■ **Try it**
Please transcribe the listing below in full, exactly as written, leaving out its pictures.

=== Section Start ===

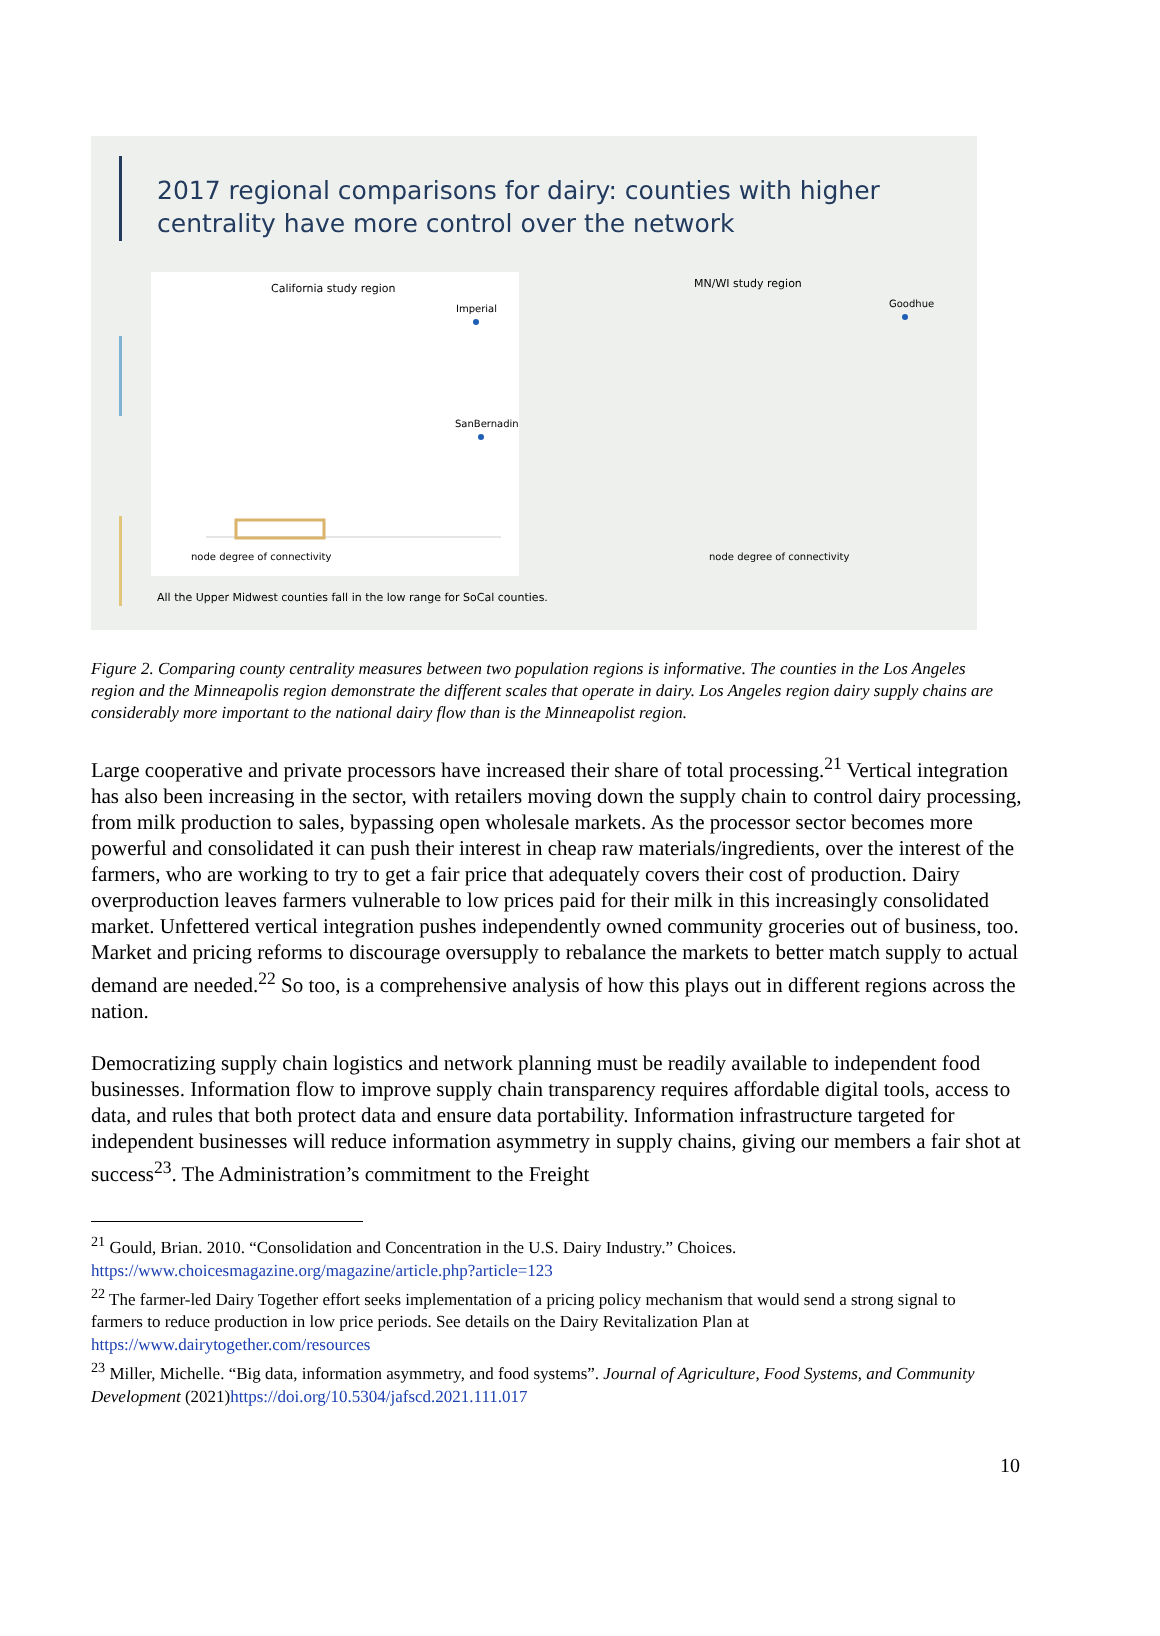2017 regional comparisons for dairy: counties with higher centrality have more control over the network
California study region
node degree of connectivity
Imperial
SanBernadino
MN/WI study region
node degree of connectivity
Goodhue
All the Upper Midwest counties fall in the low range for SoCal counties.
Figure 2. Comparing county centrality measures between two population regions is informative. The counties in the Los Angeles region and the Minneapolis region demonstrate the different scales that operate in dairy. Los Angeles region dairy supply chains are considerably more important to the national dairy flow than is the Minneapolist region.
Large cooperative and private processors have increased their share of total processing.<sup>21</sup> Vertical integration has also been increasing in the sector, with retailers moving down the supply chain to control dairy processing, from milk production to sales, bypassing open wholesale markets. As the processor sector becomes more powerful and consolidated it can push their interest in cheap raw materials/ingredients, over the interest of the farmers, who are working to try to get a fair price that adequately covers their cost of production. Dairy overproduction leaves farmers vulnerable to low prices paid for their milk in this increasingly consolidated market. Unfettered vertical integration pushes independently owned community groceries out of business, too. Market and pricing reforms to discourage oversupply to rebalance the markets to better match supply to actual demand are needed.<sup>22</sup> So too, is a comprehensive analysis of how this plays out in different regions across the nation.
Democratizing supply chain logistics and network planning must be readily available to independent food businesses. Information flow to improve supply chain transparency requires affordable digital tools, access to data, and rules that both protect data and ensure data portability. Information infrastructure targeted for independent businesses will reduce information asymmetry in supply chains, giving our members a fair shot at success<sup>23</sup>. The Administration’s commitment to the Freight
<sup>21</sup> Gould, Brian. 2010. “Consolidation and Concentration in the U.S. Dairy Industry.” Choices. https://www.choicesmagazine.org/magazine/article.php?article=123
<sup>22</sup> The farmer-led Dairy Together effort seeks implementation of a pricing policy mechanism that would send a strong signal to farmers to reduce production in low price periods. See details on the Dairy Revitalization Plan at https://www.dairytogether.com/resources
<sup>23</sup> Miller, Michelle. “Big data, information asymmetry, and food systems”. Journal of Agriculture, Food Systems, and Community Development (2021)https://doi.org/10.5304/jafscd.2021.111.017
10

=== Section End ===

■ **Answer for this exercise**
2017 regional comparisons for dairy: counties with higher centrality have more control over the network
California study region
node degree of connectivity
Imperial
SanBernadino
MN/WI study region
node degree of connectivity
Goodhue
All the Upper Midwest counties fall in the low range for SoCal counties.
Figure 2. Comparing county centrality measures between two population regions is informative. The counties in the Los Angeles region and the Minneapolis region demonstrate the different scales that operate in dairy. Los Angeles region dairy supply chains are considerably more important to the national dairy flow than is the Minneapolist region.
Large cooperative and private processors have increased their share of total processing.<sup>21</sup> Vertical integration has also been increasing in the sector, with retailers moving down the supply chain to control dairy processing, from milk production to sales, bypassing open wholesale markets. As the processor sector becomes more powerful and consolidated it can push their interest in cheap raw materials/ingredients, over the interest of the farmers, who are working to try to get a fair price that adequately covers their cost of production. Dairy overproduction leaves farmers vulnerable to low prices paid for their milk in this increasingly consolidated market. Unfettered vertical integration pushes independently owned community groceries out of business, too. Market and pricing reforms to discourage oversupply to rebalance the markets to better match supply to actual demand are needed.<sup>22</sup> So too, is a comprehensive analysis of how this plays out in different regions across the nation.
Democratizing supply chain logistics and network planning must be readily available to independent food businesses. Information flow to improve supply chain transparency requires affordable digital tools, access to data, and rules that both protect data and ensure data portability. Information infrastructure targeted for independent businesses will reduce information asymmetry in supply chains, giving our members a fair shot at success<sup>23</sup>. The Administration’s commitment to the Freight
<sup>21</sup> Gould, Brian. 2010. “Consolidation and Concentration in the U.S. Dairy Industry.” Choices. https://www.choicesmagazine.org/magazine/article.php?article=123
<sup>22</sup> The farmer-led Dairy Together effort seeks implementation of a pricing policy mechanism that would send a strong signal to farmers to reduce production in low price periods. See details on the Dairy Revitalization Plan at https://www.dairytogether.com/resources
<sup>23</sup> Miller, Michelle. “Big data, information asymmetry, and food systems”. Journal of Agriculture, Food Systems, and Community Development (2021)https://doi.org/10.5304/jafscd.2021.111.017
10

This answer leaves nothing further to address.